DTF - Dispositivo de tanque flutuante

Postei em 2009 uma idéia de novas formas aerodinâmicas para um bom carro de F1 a qual achei que demoraria muito tempo para ser adotada devido a ser um tanto absurda.
Pois descobri que não era tão absurda assim e o carro da Mclaren da temporada de 2011 adotou princípios e formas aerodinâmicas muito próximas de minha teoria, sinal que minhas idéias não estão tão fora da realidade.

Sendo assim Posto mais uma de minhas idéias de criações técnicas para novos dispositivos para a F1.


A aerodinâmica de um F1 é de suma importância, pois faz com que o carro seja sempre empurrado ao chão gerando grande downforce e tração. Então por que não usa-la também para ajudar a carregar componentes secundários aliviando o peso final do carro?

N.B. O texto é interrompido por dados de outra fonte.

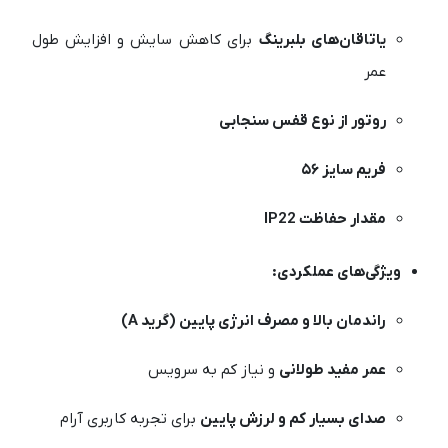
یاتاقان‌های بلبرینگ
برای کاهش سایش و افزایش طول
عمر
روتور از نوع قفس سنجابی
فریم سایز ۵۶
مقدار حفاظت IP22
ویژگی‌های عملکردی:
راندمان بالا و مصرف انرژی پایین (گرید A)
عمر مفید طولانی
و نیاز کم به سرویس
صدای بسیار کم و لرزش پایین
برای تجربه کاربری آرام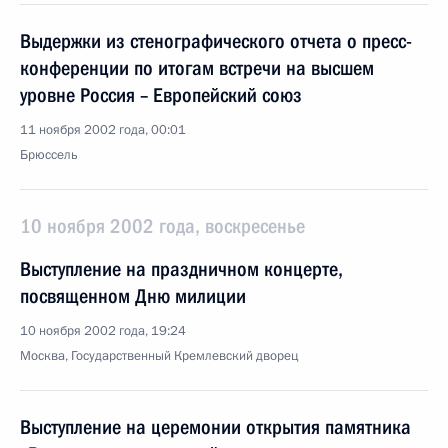
Выдержки из стенографического отчета о пресс-
конференции по итогам встречи на высшем
уровне Россия – Европейский союз
11 ноября 2002 года, 00:01
Брюссель
10 ноября 2002 года, воскресенье
Выступление на праздничном концерте,
посвященном Дню милиции
10 ноября 2002 года, 19:24
Москва, Государственный Кремлевский дворец
Выступление на церемонии открытия памятника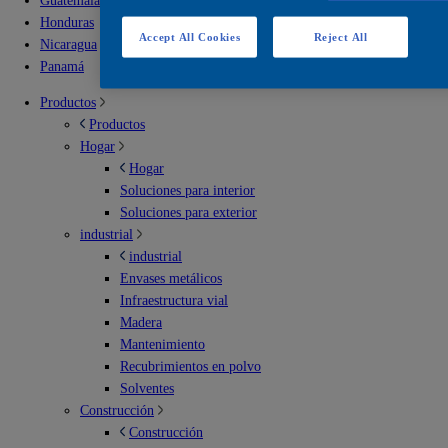
Guatemala
Honduras
Accept All Cookies
Reject All
Nicaragua
Panamá
Productos
Productos
Hogar
Hogar
Soluciones para interior
Soluciones para exterior
industrial
industrial
Envases metálicos
Infraestructura vial
Madera
Mantenimiento
Recubrimientos en polvo
Solventes
Construcción
Construcción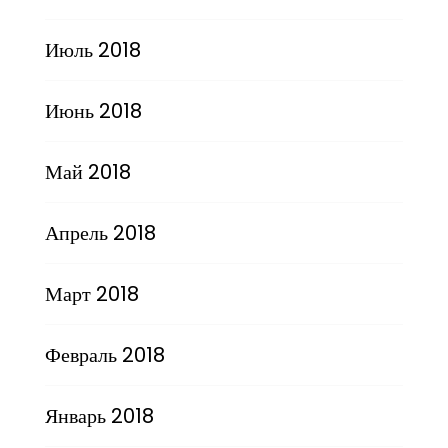
Июль 2018
Июнь 2018
Май 2018
Апрель 2018
Март 2018
Февраль 2018
Январь 2018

A idéia é que em uma reta ou curva de alta o F1 fique 2 ou 3 quilos mais leve e no final dessa reta volte ao seu peso normal. Como? Aplicando a teoria a seguir:


Nome: DTF - Dispositivo de Tanque Flutuante

O dispositivo consiste de um suporte fino ( + - 2mm espessura ) de fibra de carbono o qual seria instalado ao redor do tanque de combustível. Sobre esse suporte estaria um tubo tipo asa, instalado ao redor e acima do snork sobre a cabeça do piloto, que quanto mais o carro acelerasse, o ar entraria pelas aberturas laterais do snork, erguendo o tubo asa superior o qual ergueria parte do tanque de combustível de 0,5 a 0,8mm acima do assoalho do carro, aliviando parte de seu peso. Como o tanque de um F1 é flexível essa pequena deformação não mudaria praticamente em nada de seu funcionamento, mas poderia aliviar cerca de 3 a 5% ( 3 a 4 quilos a menos ) de seu peso total. Isso seria de grande valia principalmente no início da prova onde o carro está mais pesado devido ao tanque do F1 estar totalmente cheio.
Esse dispositivo poderia ser aplicado não só para o tanque de combustível, mas também para o tanque de óleo do motor, o que tornaria o dispositivo de flutuação ainda mais simplificado e viável de ser desenvolvido. E existem vários engenheiros na F1, muito bem pagos, para projetar e viabilizar essa idéia de dispositivo.
Pode parecer mais uma idéia absurda, mas em uma temporada onde os pilotos até precisam perder mais peso para poder acomodar um Kers ( de alguns quilos ) no carro, derrepente essa teoria pode não ser tão absurda assim.
Se hoje o ar gruda o carro no chão para dar toda a tração possível ao f1, por que não usar o mesmo ar para carregar partes secundárias do carro aliviando sua carga final?
A coisa é simples, uma asa que puxa o tanque para cima aliviando parte se seu peso deixando o carro mais leve e gerando assim maior velocidade final....Todo o dispositivo é interno e fica escondido debaixo da carenagem do carro. As entradas de ar são semelhantes as usadas pelos novos carros da Mclarem de 2011, o que não chamaria muito a atenção das outras equipes. As peças que compõem o dispositivo são relativamente simples de serem construídas, não necessitando de grandes mudanças estruturais no carro para instalar o equipamento.
É claro que tudo precisaria ser muito bem projetado e testado para funcionar, para encontrar brechas no regulamento, etc, mas quem sabe não daria certo?
Existiu um cara que no passado da F1 conseguiu transformar um certo carro preto e dourado em uma asa de avião invertida. E até hoje os carros da F1 usam esse conceito. Seu nome era Colin Chapman. Imagina o que chamaram ele de louco, depois viram que era um revolucionário.....
Sendo assim nunca mato minhas idéias no ninho, por mais estranhas que possam ser ( mas as projeto o melhor possível para poderem ser viáveis ). Vai que dá certo e chega a algum lugar..... Nunca se sabe....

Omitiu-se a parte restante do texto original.